# Feeling very low



## Sara Mudie (Apr 16, 2004)

I know many of you out there are suffering too as I've trawled through all the recent posts and wish I could reach out and give hugs to all. Meantime, I'm feeling at a really low point and getting worse. My IBS-D is controlling my life. I have not spoken with my doc about it for about six years since I moved here as my previous docs basically said there's nothing they can do and I've just gotta live with it. Now, my body freaks out with the D whenever I've got something to go to that means travelling any distance and socialising. I want to hide away and give up on it all - not much fight left. But I know that's not the answer and if I give up now, I don't know what will happen. I'm rambling I know. Sorry. I don't know how much more my partner can take. I try to hide it from him but I feel useless and just a burden. He is very understanding. I am thankful every day for what I do have - I just want to live a better life. Should I try the docs again and try and put how I'm feeling into words? I'm sick of feeling sick.


----------



## Tiss (Aug 22, 2000)

Please don't give up. You haven't been to a doc in 6 years so look for a specialist in your area and give it another shot. Alot of new meds have come on the market in 6 years. I have IBS-C so I'm in a different sort pain and discomfort but from the posts I read several people with IBS-D have gotten relief from antidepressants and/or lotronex. You are NOT alone. Take care, Tiss


----------



## luvslegal (May 14, 2004)

Uh,I will send my good thoughts toward you. You are not alone. Don't give up!


----------



## AlmostFamous (Apr 11, 2004)

Definitely say everything you feel to the doctor! And IBS has become a little more respected as a problem in the last few years I would think and I'm sure they've made a lot of advances since you last discussed it with a doctor.


----------

(Bounding boxes with keypoints)
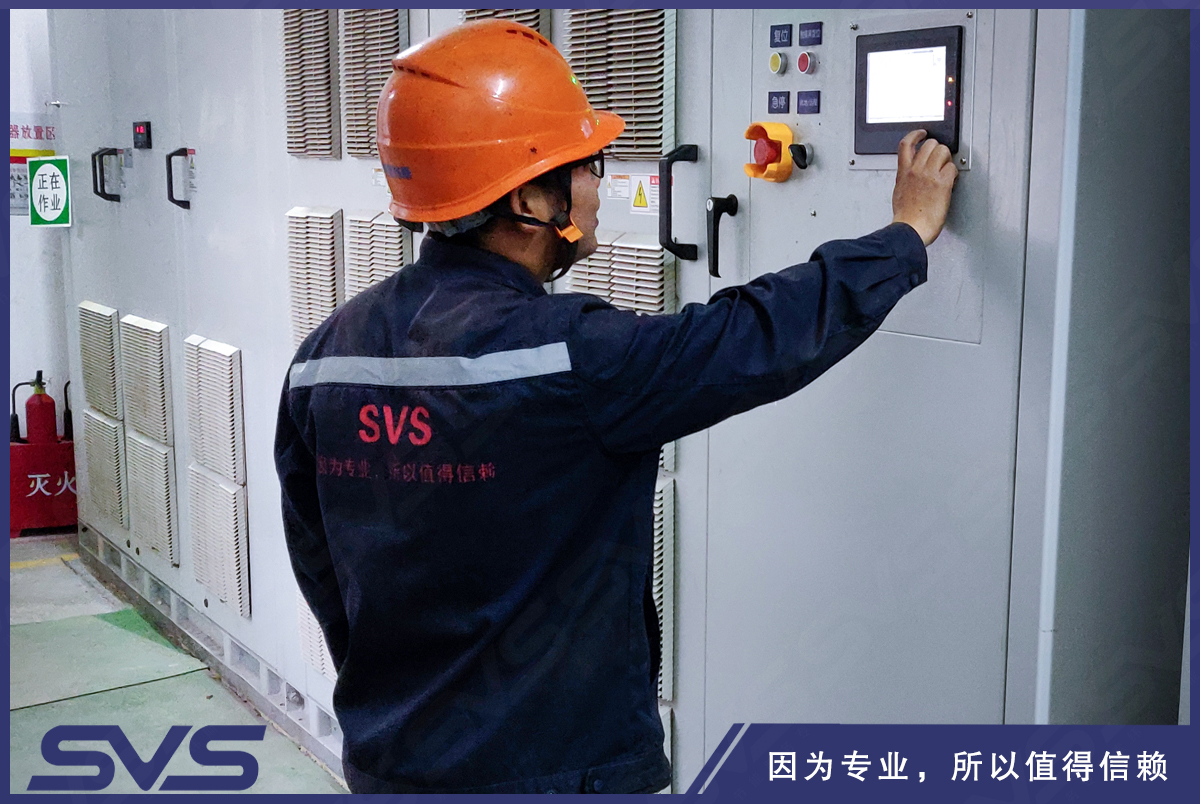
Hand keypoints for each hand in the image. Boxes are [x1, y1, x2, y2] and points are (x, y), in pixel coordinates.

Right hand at [891, 130, 958, 245]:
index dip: (916, 135)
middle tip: (940, 157)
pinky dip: (954, 173)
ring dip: (947, 159)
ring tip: (946, 169)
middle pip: (929, 144)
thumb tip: (910, 177)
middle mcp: (916, 170)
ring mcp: (929, 176)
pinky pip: (952, 168)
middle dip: (937, 148)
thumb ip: (905, 180)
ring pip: (943, 151)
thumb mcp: (899, 193)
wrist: (910, 229)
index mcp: (903, 172)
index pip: (906, 144)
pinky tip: (951, 181)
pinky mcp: (942, 183)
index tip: (922, 134)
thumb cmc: (905, 217)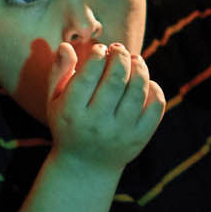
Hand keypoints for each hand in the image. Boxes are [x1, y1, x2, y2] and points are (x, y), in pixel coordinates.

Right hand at [45, 42, 164, 171]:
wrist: (86, 165)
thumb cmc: (68, 123)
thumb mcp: (54, 101)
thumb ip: (59, 72)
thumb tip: (67, 46)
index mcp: (71, 113)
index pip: (88, 76)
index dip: (97, 55)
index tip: (100, 49)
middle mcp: (97, 124)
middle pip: (115, 80)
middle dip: (120, 57)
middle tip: (119, 48)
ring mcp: (121, 133)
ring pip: (137, 91)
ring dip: (139, 68)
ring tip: (134, 59)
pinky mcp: (140, 138)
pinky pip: (155, 107)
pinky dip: (153, 88)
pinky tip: (145, 81)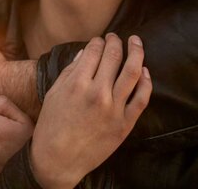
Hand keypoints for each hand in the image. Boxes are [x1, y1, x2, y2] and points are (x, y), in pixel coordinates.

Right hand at [31, 34, 151, 188]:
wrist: (58, 159)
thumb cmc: (52, 125)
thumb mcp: (54, 93)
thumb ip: (70, 71)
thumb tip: (86, 53)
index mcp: (77, 83)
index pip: (94, 51)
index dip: (98, 41)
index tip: (100, 40)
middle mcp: (97, 93)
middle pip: (114, 56)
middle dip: (116, 41)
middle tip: (117, 37)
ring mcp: (114, 109)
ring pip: (132, 72)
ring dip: (136, 52)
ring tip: (136, 42)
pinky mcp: (125, 124)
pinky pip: (142, 98)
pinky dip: (146, 81)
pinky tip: (145, 71)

HOW TO COMPLETE THIS TASK:
Answer these questions about the IBS forum thread:
1. How long has Sara Mudie gone without speaking to a doctor about her IBS-D?
2. Which type of IBS does Tiss have?
3. According to Tiss, what have several people with IBS-D gotten relief from?

ANSWER TO THE EXERCISE:
1. About six years.
2. IBS-C.
3. Antidepressants and/or lotronex.